At the eleventh hour, U.S. lawmakers approved legislation that allowed our nation to avoid plummeting over the fiscal cliff, effectively saving the wind energy tax credits that were in peril – at least for now.

The tax credits, which can cover 2.2 cents per kilowatt-hour generated in the first year of a wind project, or 30 percent of the construction cost, were extended for one year under the terms of the deal struck in Washington, D.C. The bill passed through the Democrat-controlled Senate by an 89-8 margin, followed by a 257-167 vote in favor of the legislation in the Republican-controlled House.

"On behalf of all the people working in wind energy manufacturing facilities, their families, and all the communities that benefit, we thank President Obama and all the members of the House and Senate who had the foresight to extend this successful policy, so wind projects can continue to be developed in 2013 and 2014," Denise Bode, CEO of the American Wind Energy Association, said in a press statement.

The extended tax credit will apply to wind energy projects started this calendar year. While the issue will be brought up again, as this is only a one-year extension, it remains unclear how much of an immediate effect it will have on hiring at manufacturing companies throughout the industry.

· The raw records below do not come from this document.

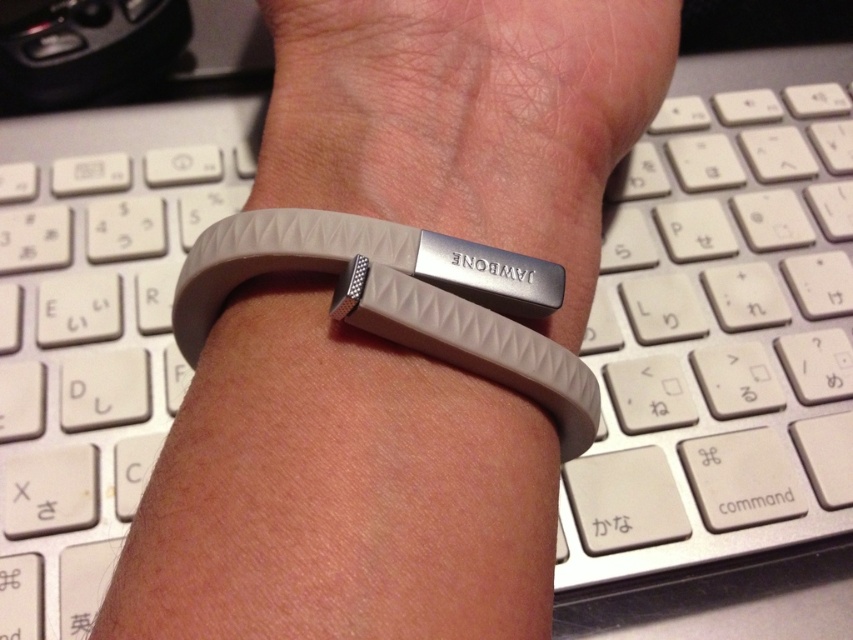
You are trying to determine which wristband is on the right side. You see a matte gray wristband at center and a gray rubber wristband at center. Which one is located to the right?

The matte gray wristband at center is positioned on the right side of the gray rubber wristband at center.

Consider the image. You are a photographer trying to capture a close shot of the matte gray wristband at center. Since the white plastic keyboard at center is in the background, will you need to adjust your camera focus to ensure the wristband is sharp?

Yes, you need to adjust the camera focus to the matte gray wristband at center because it is in front of the white plastic keyboard at center, ensuring the wristband remains the main focus and appears sharp.

You are trying to decide between two wristbands for your fitness tracker. You notice the matte gray wristband at center and the gray rubber wristband at center in the image. Which one is wider?

The matte gray wristband at center is wider than the gray rubber wristband at center.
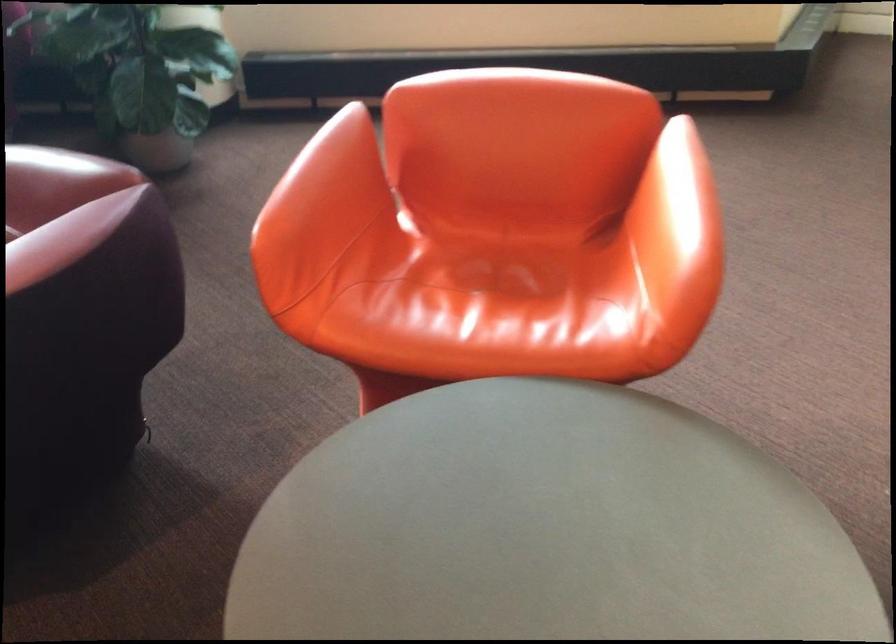
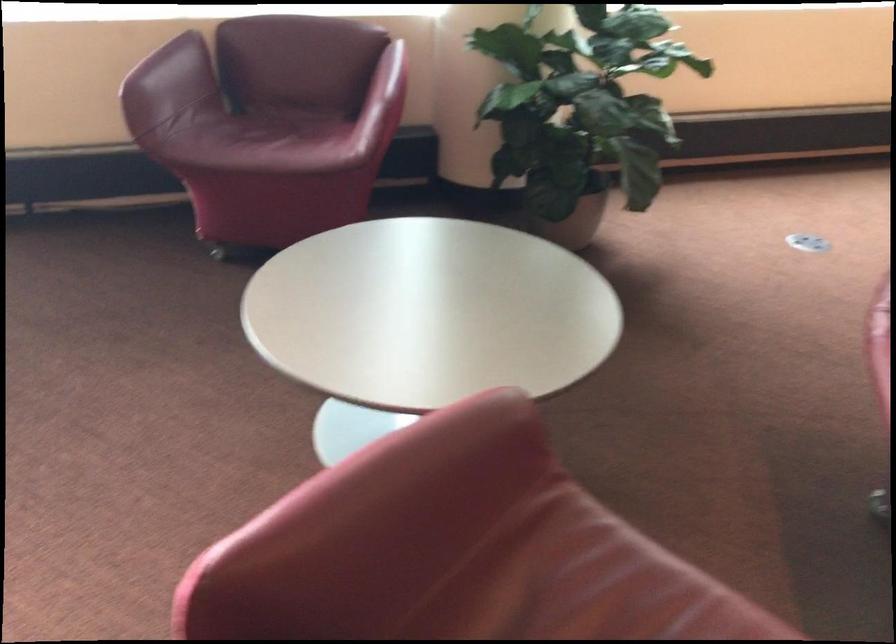
Question: In a continuous first-person perspective shot, in which direction is the camera moving?

Choices:
 (A) Left
 (B) Right
 (C) Forward
 (D) Backward

Answer: (A)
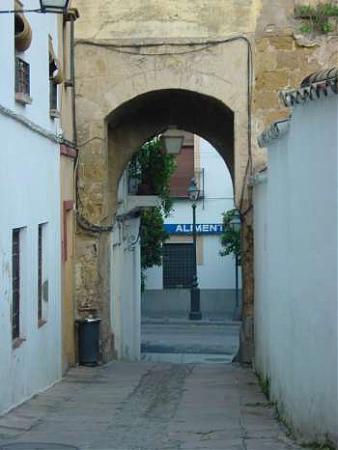
The image size is (338, 450). I want to click on window, so click(22, 315).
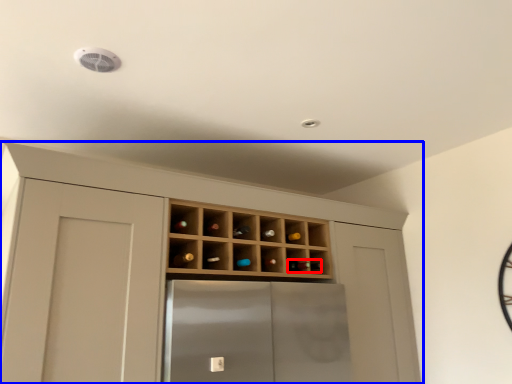
Question: Which of the following is the closest to the observer, wine bottle (highlighted by a red box) or cupboard (highlighted by a blue box)?

Choices:
 (A) wine bottle
 (B) cupboard

Answer: (B)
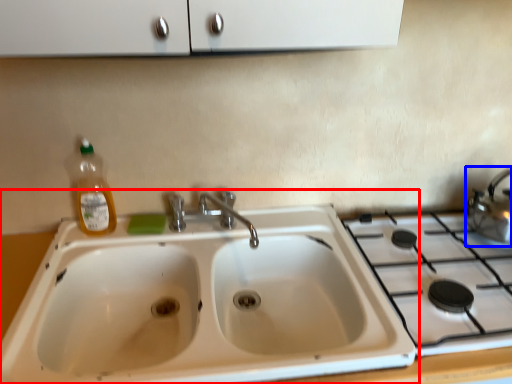
Question: Which point is closer to the camera, sink (highlighted by a red box) or tea pot (highlighted by a blue box)?

Choices:
 (A) sink
 (B) tea pot

Answer: (A)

The Denver Business Journal notes that hundreds of wind industry workers throughout Colorado were laid off in recent months in anticipation of Congress letting the credits expire. The next 12 months will be critical for the sector's future, as we look to develop new and innovative alternative energy technologies, including metal soldering techniques that will help reduce the overall construction cost of wind energy projects in order to make them more competitive with coal and fossil fuel plants.